══ Recorded data
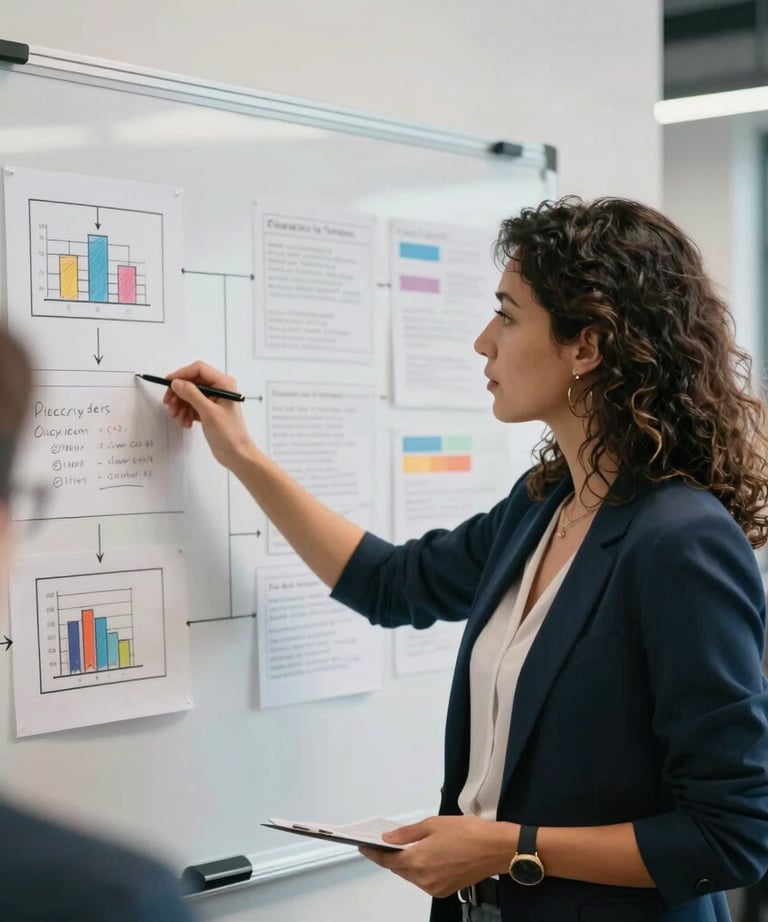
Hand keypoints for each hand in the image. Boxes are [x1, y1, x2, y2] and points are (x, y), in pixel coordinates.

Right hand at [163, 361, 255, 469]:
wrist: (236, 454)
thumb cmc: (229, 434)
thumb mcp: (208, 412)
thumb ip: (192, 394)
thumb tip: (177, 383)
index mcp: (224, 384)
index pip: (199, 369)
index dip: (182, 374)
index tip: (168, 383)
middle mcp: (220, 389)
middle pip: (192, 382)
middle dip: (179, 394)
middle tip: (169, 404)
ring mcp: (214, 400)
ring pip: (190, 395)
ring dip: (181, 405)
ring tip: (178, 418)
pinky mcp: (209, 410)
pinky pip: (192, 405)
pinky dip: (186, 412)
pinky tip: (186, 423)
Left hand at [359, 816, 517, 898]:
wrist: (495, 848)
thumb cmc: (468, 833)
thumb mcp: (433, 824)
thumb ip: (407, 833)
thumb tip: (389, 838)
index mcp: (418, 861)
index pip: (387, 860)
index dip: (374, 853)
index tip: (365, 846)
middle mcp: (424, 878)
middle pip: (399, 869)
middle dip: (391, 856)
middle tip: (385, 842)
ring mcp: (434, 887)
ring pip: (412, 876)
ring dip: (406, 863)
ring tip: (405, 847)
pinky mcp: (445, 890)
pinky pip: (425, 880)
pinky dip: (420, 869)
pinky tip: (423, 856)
════
══ Recorded data
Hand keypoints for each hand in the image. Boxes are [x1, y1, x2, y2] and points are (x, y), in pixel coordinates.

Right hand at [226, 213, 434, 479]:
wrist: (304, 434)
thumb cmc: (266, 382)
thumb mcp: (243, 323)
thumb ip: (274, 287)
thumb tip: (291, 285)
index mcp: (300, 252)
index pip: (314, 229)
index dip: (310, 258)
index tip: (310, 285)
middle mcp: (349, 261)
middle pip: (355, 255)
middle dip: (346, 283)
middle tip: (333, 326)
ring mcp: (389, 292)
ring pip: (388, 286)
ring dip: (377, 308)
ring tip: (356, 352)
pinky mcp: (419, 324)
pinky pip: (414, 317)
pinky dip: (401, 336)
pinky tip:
════
Work to be completed
Work out how many lines in the entries contain "middle" and give that number alone.

Task result
12